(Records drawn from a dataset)
• • • • • • •

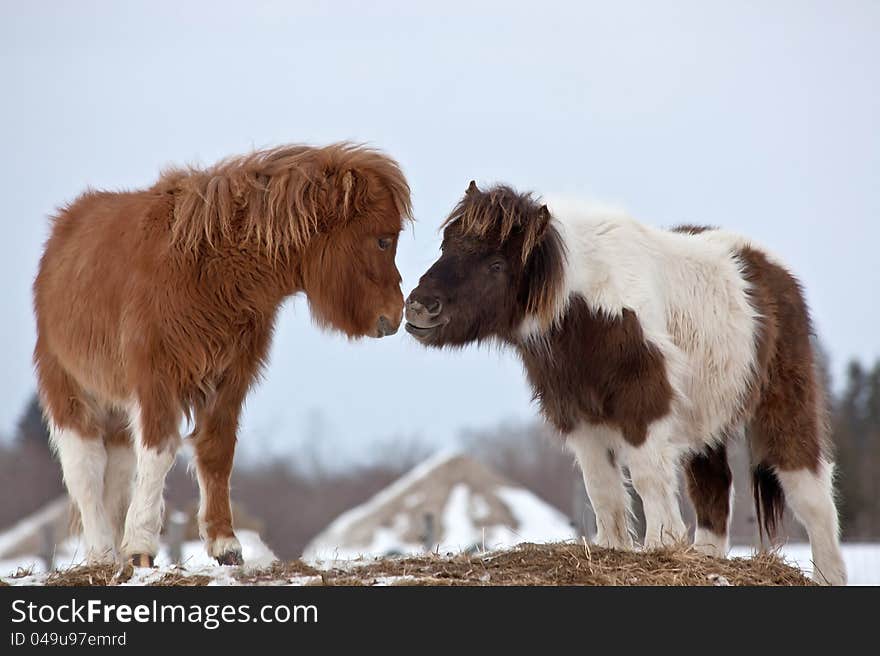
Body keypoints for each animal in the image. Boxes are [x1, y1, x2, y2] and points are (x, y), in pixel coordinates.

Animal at [34, 145, 412, 568]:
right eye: (383, 241)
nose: (395, 315)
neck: (207, 269)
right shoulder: (156, 380)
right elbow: (160, 450)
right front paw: (142, 547)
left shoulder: (229, 377)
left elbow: (217, 450)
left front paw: (224, 544)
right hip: (69, 389)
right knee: (84, 468)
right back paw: (102, 552)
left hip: (114, 404)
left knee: (115, 469)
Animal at [410, 182, 848, 588]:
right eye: (446, 245)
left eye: (497, 264)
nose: (419, 308)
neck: (588, 310)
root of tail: (771, 270)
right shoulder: (580, 419)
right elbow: (602, 487)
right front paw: (613, 547)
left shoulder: (644, 408)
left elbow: (646, 477)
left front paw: (662, 545)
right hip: (707, 423)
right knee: (714, 491)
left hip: (785, 405)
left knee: (812, 495)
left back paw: (827, 574)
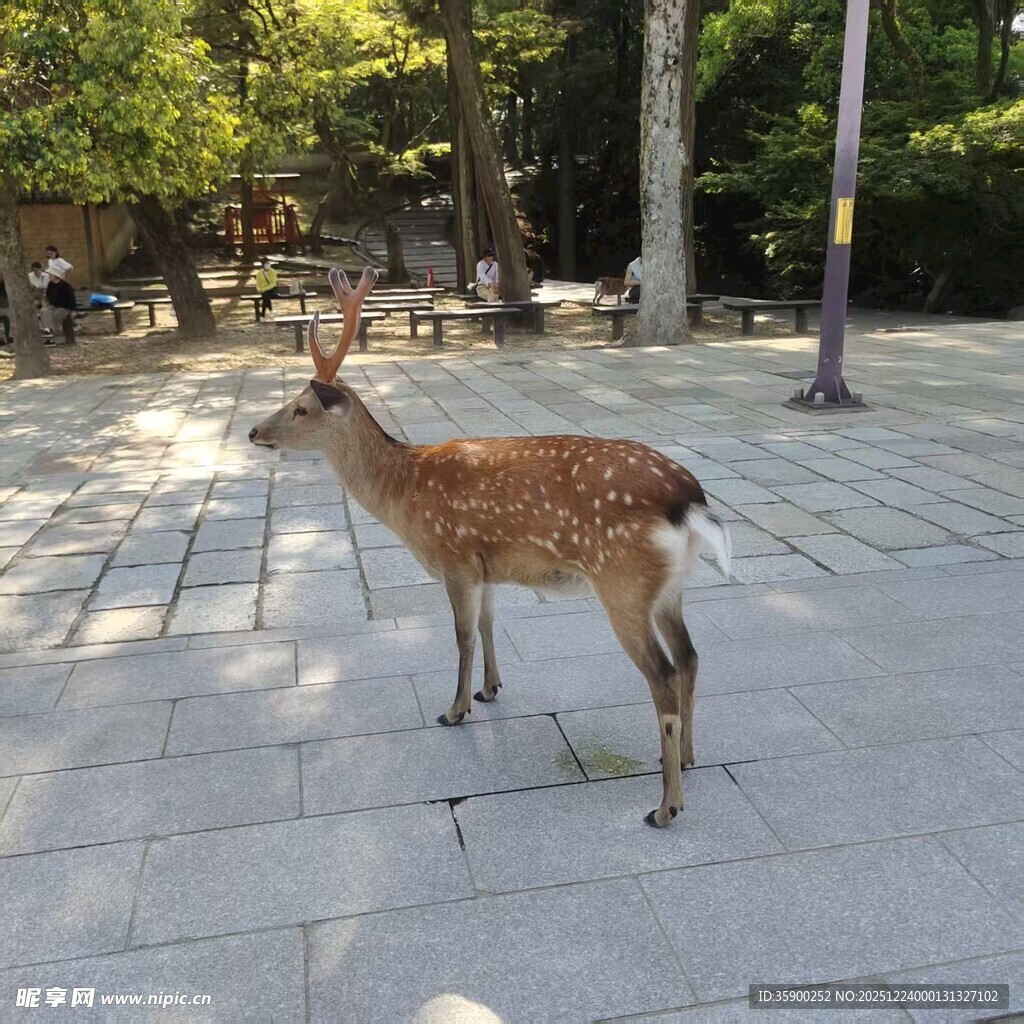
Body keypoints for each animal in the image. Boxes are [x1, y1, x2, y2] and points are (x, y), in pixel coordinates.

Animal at [249, 266, 732, 827]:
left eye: (301, 408)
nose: (254, 430)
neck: (405, 496)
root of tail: (688, 499)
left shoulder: (454, 557)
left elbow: (461, 636)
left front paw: (454, 709)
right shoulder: (485, 565)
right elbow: (486, 624)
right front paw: (490, 689)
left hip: (624, 584)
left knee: (664, 675)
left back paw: (666, 805)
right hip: (671, 587)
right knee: (690, 657)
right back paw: (687, 757)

• • • • • • •

• **Problem description**: Set down each entry above word for word, without its pictures.

• **Answer to the exercise**:
Body keypoints for each animal in the image. Boxes are [x1, y1, x2, y2] and points are (x, y), in pixel coordinates.

Animal at [34, 145, 412, 568]:
right eye: (383, 241)
nose: (395, 315)
neck: (207, 269)
right shoulder: (156, 380)
right elbow: (160, 450)
right front paw: (142, 547)
left shoulder: (229, 377)
left elbow: (217, 450)
left front paw: (224, 544)
right hip: (69, 389)
right knee: (84, 468)
right back paw: (102, 552)
left hip: (114, 404)
left knee: (115, 469)
Animal at [410, 182, 848, 588]:
right eye: (446, 245)
left eye: (497, 264)
nose: (419, 308)
neck: (588, 310)
root of tail: (771, 270)
right shoulder: (580, 419)
right elbow: (602, 487)
right front paw: (613, 547)
left shoulder: (644, 408)
left elbow: (646, 477)
left front paw: (662, 545)
right hip: (707, 423)
right knee: (714, 491)
left hip: (785, 405)
left knee: (812, 495)
left back paw: (827, 574)
Body keypoints for each animal in the image. Boxes are [x1, y1, x2, y2] and points are (x, y), in pixel coordinates.

Animal at [249, 266, 732, 827]:
left eye: (301, 408)
nose: (254, 430)
neck: (405, 496)
root of tail: (688, 499)
left shoulder: (454, 557)
left elbow: (461, 636)
left front paw: (454, 709)
right shoulder: (485, 565)
right elbow: (486, 624)
right front paw: (490, 689)
left hip: (624, 584)
left knee: (664, 675)
left back paw: (666, 805)
right hip: (671, 587)
right knee: (690, 657)
right back paw: (687, 757)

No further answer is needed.